- **Problem description**
Beginning with the very first line, please reproduce the entries exactly through the line containing "right hip: (712, 686, 1)".

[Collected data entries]
╔══

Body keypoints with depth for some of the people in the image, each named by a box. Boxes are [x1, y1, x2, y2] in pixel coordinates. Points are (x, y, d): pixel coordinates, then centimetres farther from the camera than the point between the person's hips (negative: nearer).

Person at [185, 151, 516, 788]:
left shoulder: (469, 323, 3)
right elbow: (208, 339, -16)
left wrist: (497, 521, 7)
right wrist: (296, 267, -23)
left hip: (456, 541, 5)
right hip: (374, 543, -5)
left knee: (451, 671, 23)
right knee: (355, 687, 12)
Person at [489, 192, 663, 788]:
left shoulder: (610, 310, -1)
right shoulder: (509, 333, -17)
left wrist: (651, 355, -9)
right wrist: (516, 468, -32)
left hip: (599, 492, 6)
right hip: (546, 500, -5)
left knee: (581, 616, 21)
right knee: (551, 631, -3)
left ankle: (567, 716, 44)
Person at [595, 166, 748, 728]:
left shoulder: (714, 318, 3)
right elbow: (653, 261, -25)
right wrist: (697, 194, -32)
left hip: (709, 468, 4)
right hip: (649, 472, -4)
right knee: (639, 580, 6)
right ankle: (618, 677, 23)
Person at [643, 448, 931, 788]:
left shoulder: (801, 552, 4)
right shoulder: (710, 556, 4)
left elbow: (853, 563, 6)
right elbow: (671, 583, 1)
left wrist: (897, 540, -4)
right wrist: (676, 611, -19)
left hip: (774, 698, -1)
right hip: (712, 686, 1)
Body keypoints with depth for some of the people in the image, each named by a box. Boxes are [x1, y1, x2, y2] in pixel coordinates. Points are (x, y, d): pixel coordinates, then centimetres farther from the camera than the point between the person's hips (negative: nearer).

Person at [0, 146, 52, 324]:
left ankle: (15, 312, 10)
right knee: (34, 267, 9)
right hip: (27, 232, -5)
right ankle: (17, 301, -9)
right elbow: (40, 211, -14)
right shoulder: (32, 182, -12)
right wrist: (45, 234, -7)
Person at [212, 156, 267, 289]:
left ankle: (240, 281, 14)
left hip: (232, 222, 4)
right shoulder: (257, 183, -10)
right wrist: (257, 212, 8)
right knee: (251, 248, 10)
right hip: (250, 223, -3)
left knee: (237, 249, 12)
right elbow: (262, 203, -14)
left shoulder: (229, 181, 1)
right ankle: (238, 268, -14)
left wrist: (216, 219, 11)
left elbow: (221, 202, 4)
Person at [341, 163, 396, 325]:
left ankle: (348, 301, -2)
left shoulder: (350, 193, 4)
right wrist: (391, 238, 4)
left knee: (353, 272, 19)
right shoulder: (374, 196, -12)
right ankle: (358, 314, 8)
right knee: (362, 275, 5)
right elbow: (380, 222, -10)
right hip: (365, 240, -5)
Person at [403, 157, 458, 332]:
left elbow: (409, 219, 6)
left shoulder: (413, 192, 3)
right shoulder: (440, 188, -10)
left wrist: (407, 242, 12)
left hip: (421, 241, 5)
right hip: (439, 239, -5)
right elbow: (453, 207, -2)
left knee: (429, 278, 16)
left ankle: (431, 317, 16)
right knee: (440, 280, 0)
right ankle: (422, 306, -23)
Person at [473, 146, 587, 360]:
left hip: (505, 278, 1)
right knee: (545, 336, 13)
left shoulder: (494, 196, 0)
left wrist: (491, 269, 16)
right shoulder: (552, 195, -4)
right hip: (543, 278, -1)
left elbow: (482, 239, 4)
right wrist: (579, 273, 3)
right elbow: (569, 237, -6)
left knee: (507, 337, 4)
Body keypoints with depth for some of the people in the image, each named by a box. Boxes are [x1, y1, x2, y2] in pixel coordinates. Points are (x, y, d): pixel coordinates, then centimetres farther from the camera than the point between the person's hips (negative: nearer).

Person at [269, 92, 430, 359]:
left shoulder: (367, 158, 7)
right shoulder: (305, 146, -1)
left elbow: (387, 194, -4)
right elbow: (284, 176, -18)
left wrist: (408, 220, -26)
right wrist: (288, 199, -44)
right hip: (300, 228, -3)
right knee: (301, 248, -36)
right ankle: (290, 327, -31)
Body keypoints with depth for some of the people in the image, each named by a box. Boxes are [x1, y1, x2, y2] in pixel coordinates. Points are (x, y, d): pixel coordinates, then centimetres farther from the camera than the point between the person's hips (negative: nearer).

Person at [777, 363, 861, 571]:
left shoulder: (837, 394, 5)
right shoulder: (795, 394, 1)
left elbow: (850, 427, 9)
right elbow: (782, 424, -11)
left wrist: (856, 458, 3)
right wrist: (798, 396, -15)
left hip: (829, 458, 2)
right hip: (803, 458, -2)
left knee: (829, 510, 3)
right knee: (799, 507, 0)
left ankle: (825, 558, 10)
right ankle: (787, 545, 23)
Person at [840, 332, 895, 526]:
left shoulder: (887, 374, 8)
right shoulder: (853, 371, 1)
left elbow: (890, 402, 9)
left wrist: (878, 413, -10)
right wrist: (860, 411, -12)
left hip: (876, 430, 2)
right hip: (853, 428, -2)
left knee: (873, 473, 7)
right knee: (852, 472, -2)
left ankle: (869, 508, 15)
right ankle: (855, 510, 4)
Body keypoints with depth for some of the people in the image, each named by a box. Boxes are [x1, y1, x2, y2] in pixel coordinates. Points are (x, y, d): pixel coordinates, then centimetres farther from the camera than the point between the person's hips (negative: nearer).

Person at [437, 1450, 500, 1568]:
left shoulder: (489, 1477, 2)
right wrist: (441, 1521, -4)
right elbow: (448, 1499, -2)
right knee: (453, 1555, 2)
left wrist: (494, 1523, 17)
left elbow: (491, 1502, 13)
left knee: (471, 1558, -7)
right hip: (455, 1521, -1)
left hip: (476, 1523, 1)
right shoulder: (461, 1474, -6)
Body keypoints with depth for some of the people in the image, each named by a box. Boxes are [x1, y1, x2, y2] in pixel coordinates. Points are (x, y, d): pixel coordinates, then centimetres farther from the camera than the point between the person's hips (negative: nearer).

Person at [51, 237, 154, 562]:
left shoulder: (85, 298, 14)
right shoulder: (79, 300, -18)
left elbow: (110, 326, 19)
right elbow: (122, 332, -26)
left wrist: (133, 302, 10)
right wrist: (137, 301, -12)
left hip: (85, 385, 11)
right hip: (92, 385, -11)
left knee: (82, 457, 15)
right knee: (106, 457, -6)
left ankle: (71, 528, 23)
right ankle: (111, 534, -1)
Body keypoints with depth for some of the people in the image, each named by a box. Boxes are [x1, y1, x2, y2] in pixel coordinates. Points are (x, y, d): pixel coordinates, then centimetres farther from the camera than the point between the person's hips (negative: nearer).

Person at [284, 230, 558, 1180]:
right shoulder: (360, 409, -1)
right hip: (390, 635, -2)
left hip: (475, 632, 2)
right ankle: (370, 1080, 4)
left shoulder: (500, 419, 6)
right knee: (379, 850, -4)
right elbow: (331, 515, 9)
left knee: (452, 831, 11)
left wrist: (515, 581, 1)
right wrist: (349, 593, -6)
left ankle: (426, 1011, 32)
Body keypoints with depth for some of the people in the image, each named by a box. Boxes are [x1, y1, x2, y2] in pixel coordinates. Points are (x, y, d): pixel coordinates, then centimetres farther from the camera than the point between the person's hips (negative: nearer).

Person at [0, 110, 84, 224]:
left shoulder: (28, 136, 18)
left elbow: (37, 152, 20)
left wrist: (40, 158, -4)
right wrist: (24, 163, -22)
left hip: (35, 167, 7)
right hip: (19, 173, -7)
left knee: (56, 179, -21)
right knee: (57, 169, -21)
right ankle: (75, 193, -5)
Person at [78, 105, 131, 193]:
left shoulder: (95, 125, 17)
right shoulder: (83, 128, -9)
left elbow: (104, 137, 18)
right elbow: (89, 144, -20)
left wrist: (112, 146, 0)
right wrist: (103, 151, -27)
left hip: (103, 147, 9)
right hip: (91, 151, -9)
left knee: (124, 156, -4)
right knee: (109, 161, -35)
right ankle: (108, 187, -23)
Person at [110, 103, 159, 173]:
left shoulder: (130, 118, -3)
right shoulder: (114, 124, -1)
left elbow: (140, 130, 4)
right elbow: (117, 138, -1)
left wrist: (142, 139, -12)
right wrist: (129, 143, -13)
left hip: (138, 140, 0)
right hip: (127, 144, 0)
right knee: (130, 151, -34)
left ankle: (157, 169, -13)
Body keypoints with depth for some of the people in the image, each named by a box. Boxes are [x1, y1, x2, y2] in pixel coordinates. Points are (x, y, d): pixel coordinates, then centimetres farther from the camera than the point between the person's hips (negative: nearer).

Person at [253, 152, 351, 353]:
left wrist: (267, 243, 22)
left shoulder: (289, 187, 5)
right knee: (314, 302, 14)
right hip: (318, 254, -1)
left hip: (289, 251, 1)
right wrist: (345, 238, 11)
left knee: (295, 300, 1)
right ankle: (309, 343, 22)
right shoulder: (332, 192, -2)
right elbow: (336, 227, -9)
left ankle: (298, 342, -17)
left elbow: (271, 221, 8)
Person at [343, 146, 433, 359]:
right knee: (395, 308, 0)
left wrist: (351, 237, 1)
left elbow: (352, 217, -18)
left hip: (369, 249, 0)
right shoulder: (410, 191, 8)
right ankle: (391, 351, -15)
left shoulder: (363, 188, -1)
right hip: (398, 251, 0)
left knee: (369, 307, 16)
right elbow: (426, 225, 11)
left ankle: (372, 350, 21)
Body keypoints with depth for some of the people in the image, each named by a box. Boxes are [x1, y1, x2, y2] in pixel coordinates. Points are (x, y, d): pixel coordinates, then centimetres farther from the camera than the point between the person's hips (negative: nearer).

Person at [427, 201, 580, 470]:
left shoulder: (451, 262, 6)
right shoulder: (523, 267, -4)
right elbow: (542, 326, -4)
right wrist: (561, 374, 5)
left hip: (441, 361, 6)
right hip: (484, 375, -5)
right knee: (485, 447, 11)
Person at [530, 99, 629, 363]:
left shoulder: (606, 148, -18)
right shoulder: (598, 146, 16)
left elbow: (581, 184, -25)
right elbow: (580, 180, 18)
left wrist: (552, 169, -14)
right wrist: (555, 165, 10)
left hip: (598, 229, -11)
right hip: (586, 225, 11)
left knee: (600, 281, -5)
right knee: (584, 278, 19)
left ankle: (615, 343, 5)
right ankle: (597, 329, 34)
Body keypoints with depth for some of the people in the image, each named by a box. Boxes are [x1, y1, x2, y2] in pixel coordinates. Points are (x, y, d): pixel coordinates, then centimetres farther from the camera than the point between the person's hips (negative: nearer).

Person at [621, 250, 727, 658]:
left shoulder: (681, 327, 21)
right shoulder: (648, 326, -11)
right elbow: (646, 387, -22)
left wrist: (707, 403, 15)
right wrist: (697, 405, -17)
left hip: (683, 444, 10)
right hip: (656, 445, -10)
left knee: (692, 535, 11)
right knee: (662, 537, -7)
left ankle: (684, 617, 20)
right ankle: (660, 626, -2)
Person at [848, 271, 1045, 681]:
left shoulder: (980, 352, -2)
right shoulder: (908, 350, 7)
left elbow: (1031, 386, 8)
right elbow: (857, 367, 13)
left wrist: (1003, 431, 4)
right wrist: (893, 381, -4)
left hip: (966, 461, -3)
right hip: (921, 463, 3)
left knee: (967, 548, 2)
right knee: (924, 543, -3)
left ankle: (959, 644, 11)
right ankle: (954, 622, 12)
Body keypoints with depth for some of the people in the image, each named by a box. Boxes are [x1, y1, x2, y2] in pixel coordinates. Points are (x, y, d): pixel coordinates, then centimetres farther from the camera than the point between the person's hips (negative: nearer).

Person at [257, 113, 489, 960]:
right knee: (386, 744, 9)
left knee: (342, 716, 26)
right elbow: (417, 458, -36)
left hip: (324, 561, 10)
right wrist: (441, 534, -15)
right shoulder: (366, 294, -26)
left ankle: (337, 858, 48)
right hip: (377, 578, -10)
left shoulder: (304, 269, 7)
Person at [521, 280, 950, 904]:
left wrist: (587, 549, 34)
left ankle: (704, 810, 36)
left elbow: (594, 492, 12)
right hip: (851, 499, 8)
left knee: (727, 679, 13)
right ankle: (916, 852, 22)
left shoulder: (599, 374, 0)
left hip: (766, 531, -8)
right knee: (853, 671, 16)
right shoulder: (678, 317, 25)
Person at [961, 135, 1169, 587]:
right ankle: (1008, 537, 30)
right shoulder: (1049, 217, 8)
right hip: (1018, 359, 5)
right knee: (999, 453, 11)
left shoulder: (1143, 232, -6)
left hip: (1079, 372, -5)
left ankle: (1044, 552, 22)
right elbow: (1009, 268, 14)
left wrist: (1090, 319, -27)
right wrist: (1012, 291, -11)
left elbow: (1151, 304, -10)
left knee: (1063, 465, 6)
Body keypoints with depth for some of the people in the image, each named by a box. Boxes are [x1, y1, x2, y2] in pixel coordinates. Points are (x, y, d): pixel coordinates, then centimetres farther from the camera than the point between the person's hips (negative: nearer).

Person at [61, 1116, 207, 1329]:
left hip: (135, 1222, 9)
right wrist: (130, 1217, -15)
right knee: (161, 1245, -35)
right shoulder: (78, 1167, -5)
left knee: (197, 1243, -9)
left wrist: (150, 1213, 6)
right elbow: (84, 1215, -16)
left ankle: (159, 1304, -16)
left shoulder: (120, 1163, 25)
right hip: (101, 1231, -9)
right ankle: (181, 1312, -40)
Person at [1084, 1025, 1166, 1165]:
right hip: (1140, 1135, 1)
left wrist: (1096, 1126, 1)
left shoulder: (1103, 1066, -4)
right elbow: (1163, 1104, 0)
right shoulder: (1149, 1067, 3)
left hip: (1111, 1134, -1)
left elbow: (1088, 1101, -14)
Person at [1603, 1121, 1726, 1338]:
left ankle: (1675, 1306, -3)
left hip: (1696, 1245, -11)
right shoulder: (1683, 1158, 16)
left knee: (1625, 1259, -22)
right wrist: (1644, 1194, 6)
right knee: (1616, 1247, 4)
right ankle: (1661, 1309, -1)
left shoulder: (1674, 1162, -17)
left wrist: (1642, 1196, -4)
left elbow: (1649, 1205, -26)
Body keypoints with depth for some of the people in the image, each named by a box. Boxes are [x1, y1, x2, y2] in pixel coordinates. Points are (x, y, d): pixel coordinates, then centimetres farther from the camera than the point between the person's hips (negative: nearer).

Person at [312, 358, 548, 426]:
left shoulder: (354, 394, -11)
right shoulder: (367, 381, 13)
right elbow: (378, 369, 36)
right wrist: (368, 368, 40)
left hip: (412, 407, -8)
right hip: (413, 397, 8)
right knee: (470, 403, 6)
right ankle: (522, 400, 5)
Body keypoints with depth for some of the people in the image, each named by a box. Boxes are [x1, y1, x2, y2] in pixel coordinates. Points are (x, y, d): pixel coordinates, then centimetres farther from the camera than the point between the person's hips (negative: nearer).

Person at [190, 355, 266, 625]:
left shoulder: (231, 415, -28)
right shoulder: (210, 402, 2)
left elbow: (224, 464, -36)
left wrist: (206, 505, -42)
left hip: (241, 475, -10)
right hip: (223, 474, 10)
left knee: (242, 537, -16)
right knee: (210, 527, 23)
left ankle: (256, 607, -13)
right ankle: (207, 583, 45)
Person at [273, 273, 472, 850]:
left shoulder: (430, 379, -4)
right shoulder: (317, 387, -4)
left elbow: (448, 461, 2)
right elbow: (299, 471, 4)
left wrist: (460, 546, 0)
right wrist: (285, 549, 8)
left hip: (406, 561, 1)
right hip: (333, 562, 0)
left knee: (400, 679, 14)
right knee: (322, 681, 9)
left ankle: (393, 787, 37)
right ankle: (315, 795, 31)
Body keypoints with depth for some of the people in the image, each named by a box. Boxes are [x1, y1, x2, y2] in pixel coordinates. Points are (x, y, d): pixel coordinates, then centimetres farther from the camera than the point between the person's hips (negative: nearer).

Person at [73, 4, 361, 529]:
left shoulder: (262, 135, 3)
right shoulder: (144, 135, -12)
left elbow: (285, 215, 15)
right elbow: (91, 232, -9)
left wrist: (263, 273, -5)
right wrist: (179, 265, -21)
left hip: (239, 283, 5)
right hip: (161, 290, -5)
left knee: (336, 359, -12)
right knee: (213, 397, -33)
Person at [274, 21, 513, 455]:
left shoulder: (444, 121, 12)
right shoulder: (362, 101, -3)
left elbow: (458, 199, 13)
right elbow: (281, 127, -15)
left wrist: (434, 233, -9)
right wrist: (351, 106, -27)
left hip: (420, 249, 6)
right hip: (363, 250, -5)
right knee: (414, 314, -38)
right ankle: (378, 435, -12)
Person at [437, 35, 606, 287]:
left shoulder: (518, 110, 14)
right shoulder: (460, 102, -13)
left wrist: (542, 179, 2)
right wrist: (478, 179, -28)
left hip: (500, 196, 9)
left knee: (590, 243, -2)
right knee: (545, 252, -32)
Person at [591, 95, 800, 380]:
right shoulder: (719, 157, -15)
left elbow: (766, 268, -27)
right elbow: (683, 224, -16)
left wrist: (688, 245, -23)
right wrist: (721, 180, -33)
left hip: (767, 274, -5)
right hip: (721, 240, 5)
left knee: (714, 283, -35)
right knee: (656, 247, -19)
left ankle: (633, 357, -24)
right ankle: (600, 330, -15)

╚══

- **Answer to this exercise**
Body keypoints with depth for some of the people in the image, each named by a box. Boxes are [x1, y1, x2, y2] in pixel coordinates. Points are (x, y, d): pixel coordinates, then centimetres farther from the camera than the point between the person's hips (negative: nearer).

Person at [185, 151, 516, 788]:
left shoulder: (469, 323, 3)
right elbow: (208, 339, -16)
left wrist: (497, 521, 7)
right wrist: (296, 267, -23)
left hip: (456, 541, 5)
right hip: (374, 543, -5)
left knee: (451, 671, 23)
right knee: (355, 687, 12)
Person at [489, 192, 663, 788]:
left shoulder: (610, 310, -1)
right shoulder: (509, 333, -17)
left wrist: (651, 355, -9)
right wrist: (516, 468, -32)
left hip: (599, 492, 6)
right hip: (546, 500, -5)
left knee: (581, 616, 21)
right knee: (551, 631, -3)
left ankle: (567, 716, 44)
Person at [595, 166, 748, 728]:
left shoulder: (714, 318, 3)
right elbow: (653, 261, -25)
right wrist: (697, 194, -32)
left hip: (709, 468, 4)
right hip: (649, 472, -4)
right knee: (639, 580, 6)
right ankle: (618, 677, 23)
Person at [643, 448, 931, 788]:
left shoulder: (801, 552, 4)
right shoulder: (710, 556, 4)
left elbow: (853, 563, 6)
right elbow: (671, 583, 1)
left wrist: (897, 540, -4)
right wrist: (676, 611, -19)
left hip: (774, 698, -1)
right hip: (712, 686, 1)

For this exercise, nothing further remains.